What flash actually is
Flash is pre-drawn, ready-to-tattoo designs: the classic sheets on studio walls, and these days an artist's Instagram grid of available pieces. It's the opposite of custom work, where a design is created for you from a consultation. Flash is also the historic backbone of tattooing; the walk-in-and-pick-off-the-wall model is how the whole trade ran for most of a century.
Two things worth knowing about how flash works. Price: flash is usually cheaper than custom because the design work is already done, but it's not automatically cheap; a large detailed flash piece costs what the hours cost. Exclusivity: some flash is repeatable, meaning others may wear the same design, and some is one-off, retired once claimed. If having the only one matters to you, just ask; artists are used to the question.

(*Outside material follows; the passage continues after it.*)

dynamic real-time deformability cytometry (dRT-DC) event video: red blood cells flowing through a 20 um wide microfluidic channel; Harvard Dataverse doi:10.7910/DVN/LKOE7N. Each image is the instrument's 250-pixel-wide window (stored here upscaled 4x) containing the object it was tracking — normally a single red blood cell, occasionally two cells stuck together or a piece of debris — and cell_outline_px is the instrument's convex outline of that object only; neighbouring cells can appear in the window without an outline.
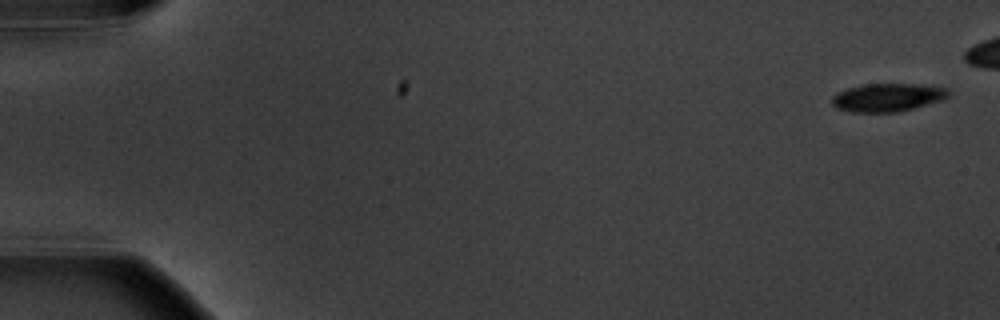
{"species": "common noctule bat (a hibernating species)", "species_latin": "Nyctalus noctula", "temperature_condition": "warm", "stored_images_in_passage": 6, "camera_frame_rate_fps": 3000, "um_per_image_px": 0.085, "animal": {"sex": "male", "body_mass_g": 20.1, "forearm_length_mm": 53.5}, "frame": {"image": 1, "passage_image": 1, "time_ms": 0.0, "image_size_px": [1000, 320], "cell_outline_px": [[948, 96], [944, 100], [900, 112], [852, 112], [836, 108], [832, 104], [832, 96], [836, 92], [848, 88], [864, 84], [920, 84], [948, 88]], "centroid_in_image_um": [75.45, 8.28], "position_along_channel_um": 9.6, "area_um2": 19.31}}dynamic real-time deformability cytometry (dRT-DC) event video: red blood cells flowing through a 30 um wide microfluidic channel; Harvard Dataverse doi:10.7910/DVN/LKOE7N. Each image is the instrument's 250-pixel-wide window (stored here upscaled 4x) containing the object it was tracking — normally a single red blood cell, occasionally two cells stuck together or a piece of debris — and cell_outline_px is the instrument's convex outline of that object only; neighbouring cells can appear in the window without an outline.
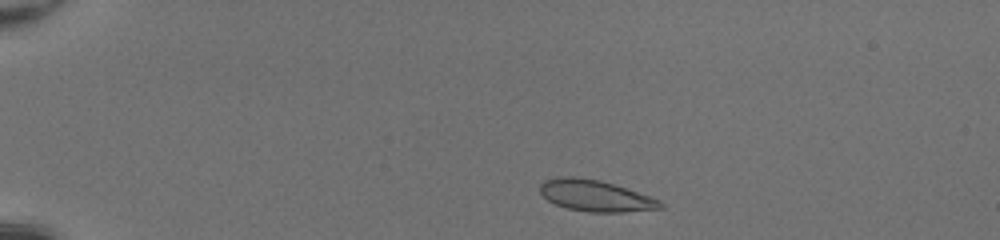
{"species": "common noctule bat (a hibernating species)", "species_latin": "Nyctalus noctula", "temperature_condition": "room temperature", "stored_images_in_passage": 42, "camera_frame_rate_fps": 3000, "um_per_image_px": 0.085, "animal": {"sex": "female", "body_mass_g": 20.0, "forearm_length_mm": 54.0}, "frame": {"image": 1, "passage_image": 3, "time_ms": 0.667, "image_size_px": [1000, 240], "cell_outline_px": [[664, 208], [624, 212], [588, 212], [568, 208], [556, 204], [548, 200], [540, 192], [540, 184], [544, 180], [560, 176], [572, 176], [600, 180], [660, 200], [664, 204]], "centroid_in_image_um": [50.59, 16.64], "position_along_channel_um": 34.4, "area_um2": 21.73}}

And here's the quiet truth about why flash is often a great buy: flash sheets are designs the artist wanted to draw, in the style they love most. You're not settling for a pre-made design, you're picking from an artist's greatest-hits reel. Which loops back to the golden rule of all of this: choose the artist first. A flash piece from an artist whose work you love beats a custom piece from someone who doesn't excite you.
Flash days: how not to fumble one
A flash day is an event: the studio releases a sheet of special designs at fixed prices, walk-in only, first come first served. Melbourne especially has a thriving scene, with studios running regular flash days from around $150, and Friday the 13th events are their own tradition, built around 13-themed designs at ritual price points.